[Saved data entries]

Content starts

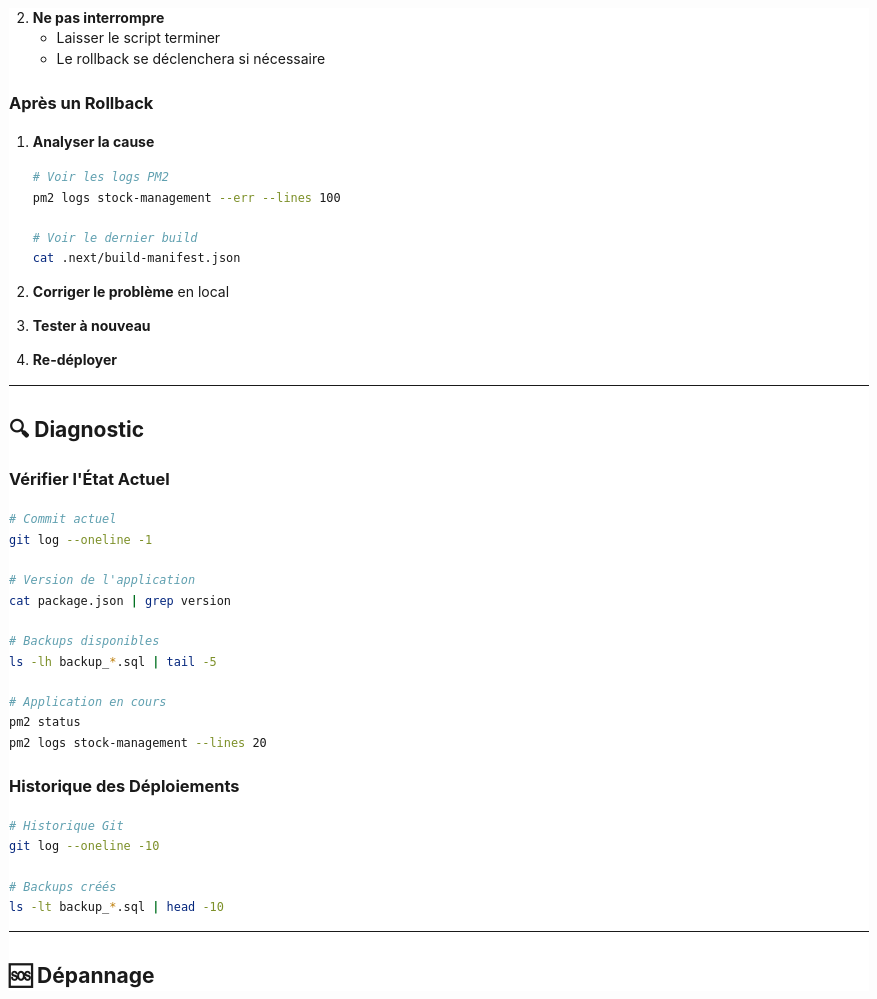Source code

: 2. **Ne pas interrompre**
   - Laisser le script terminer
   - Le rollback se déclenchera si nécessaire

### Après un Rollback

1. **Analyser la cause**
   ```bash
   # Voir les logs PM2
   pm2 logs stock-management --err --lines 100
   
   # Voir le dernier build
   cat .next/build-manifest.json
   ```

2. **Corriger le problème** en local
   
3. **Tester à nouveau**
   
4. **Re-déployer**

---

## 🔍 Diagnostic

### Vérifier l'État Actuel

```bash
# Commit actuel
git log --oneline -1

# Version de l'application
cat package.json | grep version

# Backups disponibles
ls -lh backup_*.sql | tail -5

# Application en cours
pm2 status
pm2 logs stock-management --lines 20
```

### Historique des Déploiements

```bash
# Historique Git
git log --oneline -10

# Backups créés
ls -lt backup_*.sql | head -10
```

---

## 🆘 Dépannage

Content ends

■ **THE PROBLEM**: Note every line above where the string "Backups" shows up, and copy those lines.

■ **RESULT**:
# Backups disponibles
# Backups créés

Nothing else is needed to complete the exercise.